### Ejercicio
Continúa la lectura sobre el truco de magia de las veintiuna cartas a partir de su última oración.

### Lectura
****************

¿Magia?

No hace mucho tiempo un antiguo compañero de facultad (Fernando Blasco, profesor de la Universidad Politécnica de Madrid)  publicó un libro titulado Matemagia. La magia de vez en cuando utiliza trucos matemáticos para sorprender al personal, y algunos de ellos son realmente curiosos. Un ejemplo clásico de este tipo de trucos es el de las 21 cartas, que expongo a continuación (tomado de la web "El Paraíso de las Matemáticas"):

Magia

"Hay muchísimos trucos de magia con cartas que usan, de una forma u otra, alguna propiedad matemática, a veces tan simple que parece mentira que el truco pueda pasar desapercibido. Uno de los más famosos es el siguiente:

    Se comienza por separar veintiuna cartas de una baraja corriente (española o francesa, da igual), las que sean, y se barajan. Se le dice a alguien que escoja una carta al azar de entre las veintiuna, la recuerde y la devuelva al mazo sin que la vea el mago. Entonces éste le dice “voy a ir poniendo las cartas boca arriba en tres montones; recuerda, sin decirme la carta, en qué montón está”. Un vez hecho esto, el mago pregunta al espectador en qué montón está su carta, las recoge y repite la misma operación tres veces. Después de esto, el mago es capaz de decir cuál era la carta elegida.

****************

### Listado de datos
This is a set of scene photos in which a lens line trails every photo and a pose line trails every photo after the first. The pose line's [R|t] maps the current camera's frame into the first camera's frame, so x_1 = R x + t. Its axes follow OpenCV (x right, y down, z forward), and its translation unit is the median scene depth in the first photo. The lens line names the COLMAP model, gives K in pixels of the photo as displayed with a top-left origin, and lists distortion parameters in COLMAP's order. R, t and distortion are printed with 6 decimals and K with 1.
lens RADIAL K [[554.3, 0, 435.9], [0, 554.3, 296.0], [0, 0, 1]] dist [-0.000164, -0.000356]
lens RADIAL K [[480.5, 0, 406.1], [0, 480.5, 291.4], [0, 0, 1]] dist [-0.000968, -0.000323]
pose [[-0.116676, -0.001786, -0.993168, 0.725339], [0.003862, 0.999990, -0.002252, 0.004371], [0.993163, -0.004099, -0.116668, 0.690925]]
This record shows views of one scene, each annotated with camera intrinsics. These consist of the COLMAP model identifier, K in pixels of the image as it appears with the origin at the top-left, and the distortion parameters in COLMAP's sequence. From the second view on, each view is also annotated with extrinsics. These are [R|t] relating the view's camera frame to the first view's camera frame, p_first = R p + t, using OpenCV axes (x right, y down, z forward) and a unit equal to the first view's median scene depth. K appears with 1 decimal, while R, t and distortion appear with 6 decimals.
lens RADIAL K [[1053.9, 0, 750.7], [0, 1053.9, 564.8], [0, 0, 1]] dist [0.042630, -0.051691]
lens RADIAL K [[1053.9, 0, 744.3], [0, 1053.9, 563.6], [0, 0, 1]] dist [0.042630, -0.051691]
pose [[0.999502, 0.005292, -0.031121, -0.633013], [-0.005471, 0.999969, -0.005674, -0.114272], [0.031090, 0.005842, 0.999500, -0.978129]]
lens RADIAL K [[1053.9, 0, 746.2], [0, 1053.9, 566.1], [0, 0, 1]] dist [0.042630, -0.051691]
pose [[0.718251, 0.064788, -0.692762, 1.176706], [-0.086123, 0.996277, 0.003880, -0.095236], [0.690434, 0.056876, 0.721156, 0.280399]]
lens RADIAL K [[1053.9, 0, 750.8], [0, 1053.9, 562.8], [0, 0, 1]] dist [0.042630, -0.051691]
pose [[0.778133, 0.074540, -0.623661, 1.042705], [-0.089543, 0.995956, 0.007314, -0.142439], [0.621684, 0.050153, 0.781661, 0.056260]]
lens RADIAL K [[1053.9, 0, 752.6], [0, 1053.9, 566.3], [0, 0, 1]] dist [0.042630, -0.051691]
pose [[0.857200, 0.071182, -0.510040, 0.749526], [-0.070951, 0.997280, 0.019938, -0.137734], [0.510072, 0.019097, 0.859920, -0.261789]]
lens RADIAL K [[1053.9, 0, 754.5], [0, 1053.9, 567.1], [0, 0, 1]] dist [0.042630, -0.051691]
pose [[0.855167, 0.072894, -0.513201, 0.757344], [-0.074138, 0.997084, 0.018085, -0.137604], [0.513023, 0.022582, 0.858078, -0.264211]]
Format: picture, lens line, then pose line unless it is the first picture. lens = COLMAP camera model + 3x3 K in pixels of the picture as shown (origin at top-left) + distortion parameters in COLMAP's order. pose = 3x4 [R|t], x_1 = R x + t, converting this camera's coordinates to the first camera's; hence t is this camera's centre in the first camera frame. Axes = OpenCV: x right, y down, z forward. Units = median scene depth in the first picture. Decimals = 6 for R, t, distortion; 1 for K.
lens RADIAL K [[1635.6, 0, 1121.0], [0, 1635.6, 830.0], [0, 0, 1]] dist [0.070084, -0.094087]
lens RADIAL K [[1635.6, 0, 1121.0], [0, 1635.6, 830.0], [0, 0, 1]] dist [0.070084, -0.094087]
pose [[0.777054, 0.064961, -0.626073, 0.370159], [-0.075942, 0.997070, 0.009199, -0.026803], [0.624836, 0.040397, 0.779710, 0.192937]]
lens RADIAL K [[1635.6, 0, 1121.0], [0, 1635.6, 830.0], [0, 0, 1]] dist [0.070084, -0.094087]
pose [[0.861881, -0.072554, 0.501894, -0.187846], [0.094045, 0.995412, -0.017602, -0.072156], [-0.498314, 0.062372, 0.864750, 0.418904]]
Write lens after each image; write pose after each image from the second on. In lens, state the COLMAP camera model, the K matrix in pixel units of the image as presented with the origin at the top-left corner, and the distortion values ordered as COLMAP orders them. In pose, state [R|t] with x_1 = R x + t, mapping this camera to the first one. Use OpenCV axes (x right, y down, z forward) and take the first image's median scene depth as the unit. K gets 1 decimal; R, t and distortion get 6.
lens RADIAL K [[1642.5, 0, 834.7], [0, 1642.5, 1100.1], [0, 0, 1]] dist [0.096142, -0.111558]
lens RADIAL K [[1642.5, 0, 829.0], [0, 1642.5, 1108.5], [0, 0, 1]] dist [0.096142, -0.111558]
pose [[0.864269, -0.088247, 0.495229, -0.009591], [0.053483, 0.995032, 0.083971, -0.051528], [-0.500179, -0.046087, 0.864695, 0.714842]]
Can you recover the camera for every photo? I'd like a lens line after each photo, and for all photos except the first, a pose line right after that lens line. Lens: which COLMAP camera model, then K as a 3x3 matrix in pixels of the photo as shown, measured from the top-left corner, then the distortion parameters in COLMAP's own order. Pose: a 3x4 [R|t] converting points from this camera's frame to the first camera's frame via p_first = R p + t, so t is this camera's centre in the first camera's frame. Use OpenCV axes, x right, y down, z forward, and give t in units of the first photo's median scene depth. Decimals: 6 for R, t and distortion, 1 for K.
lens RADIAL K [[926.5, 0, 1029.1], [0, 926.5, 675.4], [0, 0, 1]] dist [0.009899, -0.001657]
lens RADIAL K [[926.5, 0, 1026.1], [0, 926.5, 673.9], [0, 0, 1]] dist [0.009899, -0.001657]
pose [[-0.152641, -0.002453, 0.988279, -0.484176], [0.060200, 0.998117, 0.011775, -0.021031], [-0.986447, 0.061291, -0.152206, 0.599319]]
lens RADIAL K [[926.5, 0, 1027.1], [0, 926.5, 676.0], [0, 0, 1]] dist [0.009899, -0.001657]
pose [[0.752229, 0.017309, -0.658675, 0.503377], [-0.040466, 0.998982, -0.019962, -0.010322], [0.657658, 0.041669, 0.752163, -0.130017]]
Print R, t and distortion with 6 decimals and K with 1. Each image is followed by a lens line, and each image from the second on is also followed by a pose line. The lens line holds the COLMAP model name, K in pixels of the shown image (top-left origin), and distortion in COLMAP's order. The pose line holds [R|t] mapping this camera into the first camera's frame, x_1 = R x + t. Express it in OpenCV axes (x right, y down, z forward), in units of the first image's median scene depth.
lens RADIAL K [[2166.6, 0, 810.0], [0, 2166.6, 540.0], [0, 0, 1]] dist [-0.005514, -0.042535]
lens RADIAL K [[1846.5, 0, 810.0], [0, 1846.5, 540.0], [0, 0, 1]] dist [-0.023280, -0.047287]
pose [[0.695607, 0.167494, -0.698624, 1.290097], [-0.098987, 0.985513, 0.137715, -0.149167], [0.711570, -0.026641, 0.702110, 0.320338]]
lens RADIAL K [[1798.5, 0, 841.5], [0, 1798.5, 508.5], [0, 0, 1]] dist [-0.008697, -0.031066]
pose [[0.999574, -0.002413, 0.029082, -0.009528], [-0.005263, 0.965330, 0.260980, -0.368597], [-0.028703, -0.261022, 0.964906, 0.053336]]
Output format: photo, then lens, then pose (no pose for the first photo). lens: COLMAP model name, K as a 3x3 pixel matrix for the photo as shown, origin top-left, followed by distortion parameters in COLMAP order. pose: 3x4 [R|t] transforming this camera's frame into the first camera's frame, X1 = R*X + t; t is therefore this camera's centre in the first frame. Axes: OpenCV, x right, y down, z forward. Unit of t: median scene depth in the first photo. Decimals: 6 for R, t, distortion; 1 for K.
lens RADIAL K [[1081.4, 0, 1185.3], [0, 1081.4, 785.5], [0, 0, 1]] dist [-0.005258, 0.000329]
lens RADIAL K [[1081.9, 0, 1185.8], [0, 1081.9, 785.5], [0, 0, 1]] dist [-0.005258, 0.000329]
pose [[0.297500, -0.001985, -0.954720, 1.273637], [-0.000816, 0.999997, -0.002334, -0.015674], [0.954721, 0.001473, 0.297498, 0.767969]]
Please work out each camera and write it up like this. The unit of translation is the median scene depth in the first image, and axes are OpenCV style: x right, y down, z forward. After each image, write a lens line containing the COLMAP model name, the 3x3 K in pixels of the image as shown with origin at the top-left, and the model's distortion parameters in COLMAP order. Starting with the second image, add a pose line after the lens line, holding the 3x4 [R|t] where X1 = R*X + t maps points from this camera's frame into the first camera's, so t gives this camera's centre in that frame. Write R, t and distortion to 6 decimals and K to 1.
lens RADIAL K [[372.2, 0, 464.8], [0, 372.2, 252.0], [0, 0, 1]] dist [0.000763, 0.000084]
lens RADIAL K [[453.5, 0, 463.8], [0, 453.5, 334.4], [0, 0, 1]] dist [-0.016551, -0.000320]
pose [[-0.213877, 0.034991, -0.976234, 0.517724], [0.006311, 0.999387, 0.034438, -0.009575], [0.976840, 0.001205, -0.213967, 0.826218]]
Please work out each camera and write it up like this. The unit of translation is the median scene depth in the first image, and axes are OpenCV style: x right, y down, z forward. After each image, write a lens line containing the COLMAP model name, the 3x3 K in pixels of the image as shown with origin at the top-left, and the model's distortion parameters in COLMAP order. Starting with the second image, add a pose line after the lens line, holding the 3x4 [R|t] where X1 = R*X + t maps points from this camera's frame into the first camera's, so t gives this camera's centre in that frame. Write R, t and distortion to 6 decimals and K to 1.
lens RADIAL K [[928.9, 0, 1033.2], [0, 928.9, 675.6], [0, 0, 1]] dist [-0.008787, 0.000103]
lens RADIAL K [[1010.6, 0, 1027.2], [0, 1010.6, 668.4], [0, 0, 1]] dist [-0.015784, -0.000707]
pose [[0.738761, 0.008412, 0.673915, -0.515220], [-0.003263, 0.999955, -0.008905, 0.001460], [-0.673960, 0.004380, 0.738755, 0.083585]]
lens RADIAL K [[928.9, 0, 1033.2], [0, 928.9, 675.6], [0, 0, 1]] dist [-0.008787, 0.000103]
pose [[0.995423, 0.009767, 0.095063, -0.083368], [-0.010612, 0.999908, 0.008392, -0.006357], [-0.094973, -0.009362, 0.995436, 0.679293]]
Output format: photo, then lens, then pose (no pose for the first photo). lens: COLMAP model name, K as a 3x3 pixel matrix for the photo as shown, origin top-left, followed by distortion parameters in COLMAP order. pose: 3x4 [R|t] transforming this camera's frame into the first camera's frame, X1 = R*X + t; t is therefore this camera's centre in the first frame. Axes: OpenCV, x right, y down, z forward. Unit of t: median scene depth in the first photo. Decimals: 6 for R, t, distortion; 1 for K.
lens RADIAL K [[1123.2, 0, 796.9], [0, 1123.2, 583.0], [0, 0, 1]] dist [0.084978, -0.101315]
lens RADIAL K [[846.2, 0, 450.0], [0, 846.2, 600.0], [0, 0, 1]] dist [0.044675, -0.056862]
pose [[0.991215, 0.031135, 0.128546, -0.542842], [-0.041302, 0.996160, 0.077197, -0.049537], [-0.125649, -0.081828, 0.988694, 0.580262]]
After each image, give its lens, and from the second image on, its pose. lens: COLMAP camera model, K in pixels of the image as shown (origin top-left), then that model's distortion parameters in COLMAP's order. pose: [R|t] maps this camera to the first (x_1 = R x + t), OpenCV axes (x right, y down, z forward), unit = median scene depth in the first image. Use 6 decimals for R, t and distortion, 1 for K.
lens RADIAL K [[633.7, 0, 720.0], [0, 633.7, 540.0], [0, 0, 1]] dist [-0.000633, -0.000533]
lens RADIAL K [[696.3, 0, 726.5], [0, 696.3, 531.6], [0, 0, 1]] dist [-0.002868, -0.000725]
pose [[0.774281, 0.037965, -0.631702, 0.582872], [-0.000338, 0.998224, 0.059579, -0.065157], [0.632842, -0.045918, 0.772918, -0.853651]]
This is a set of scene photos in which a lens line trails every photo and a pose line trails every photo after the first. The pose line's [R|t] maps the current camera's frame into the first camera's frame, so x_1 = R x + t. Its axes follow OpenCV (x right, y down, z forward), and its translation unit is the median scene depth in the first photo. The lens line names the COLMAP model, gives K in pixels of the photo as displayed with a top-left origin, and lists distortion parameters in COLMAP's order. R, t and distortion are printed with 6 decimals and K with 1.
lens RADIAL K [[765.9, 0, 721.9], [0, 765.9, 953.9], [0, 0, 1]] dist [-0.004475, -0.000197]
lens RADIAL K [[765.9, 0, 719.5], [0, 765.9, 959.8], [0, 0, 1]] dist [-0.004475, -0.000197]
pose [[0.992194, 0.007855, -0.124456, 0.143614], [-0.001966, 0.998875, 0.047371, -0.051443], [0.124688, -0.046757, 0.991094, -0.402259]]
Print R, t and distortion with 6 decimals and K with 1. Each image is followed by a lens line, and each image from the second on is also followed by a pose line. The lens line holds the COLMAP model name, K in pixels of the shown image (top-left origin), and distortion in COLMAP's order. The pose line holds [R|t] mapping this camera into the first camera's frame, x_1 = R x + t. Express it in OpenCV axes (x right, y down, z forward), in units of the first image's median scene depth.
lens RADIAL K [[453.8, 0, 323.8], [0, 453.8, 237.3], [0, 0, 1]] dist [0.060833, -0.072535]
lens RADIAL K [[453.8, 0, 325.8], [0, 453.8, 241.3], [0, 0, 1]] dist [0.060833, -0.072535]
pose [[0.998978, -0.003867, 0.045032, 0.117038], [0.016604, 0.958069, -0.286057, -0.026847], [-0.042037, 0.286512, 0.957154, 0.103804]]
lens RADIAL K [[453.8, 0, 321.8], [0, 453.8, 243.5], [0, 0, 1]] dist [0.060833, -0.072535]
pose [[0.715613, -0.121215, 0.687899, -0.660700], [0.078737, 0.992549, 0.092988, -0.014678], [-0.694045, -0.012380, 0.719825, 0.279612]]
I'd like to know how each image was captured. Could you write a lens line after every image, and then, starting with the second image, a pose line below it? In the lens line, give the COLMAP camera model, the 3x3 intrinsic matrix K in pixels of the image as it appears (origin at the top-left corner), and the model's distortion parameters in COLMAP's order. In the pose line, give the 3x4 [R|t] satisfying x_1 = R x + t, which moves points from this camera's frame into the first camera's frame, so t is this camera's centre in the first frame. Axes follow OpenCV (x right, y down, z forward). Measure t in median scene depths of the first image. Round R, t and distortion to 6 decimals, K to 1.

****************

### Respuesta escrita
    La forma de hacer el truco es muy sencilla: las cartas se van poniendo en tres montones alternativamente: la primera carta inaugura el primer montón, la 2ª el 2º, la 3ª el 3º, la 4ª va al primer montón, la 5ª al 2º... hasta que se terminan las veintiuna, que quedan en tres montones de siete cartas. Cuando el espectador dice en qué montón está su carta, el mago, sin darle mucha importancia, recoge las cartas tal como están, poniendo el montón elegido en el medio. Se vuelven a poner las cartas en montones, y cuando se ha hecho esto tres veces, la carta que se eligió siempre resulta estar en centro de la baraja, es decir, en undécimo lugar a partir de cualquier extremo. Así el mago puede encontrarla fácilmente. Cualquiera puede comprobar que el truco funciona siempre que se haga correctamente.

    La pregunta es:

    ¿Por qué funciona siempre el truco?

    Y otra pregunta, un poco más general:

    ¿Podría hacerse el mismo truco cambiando el número de cartas o el número de montones?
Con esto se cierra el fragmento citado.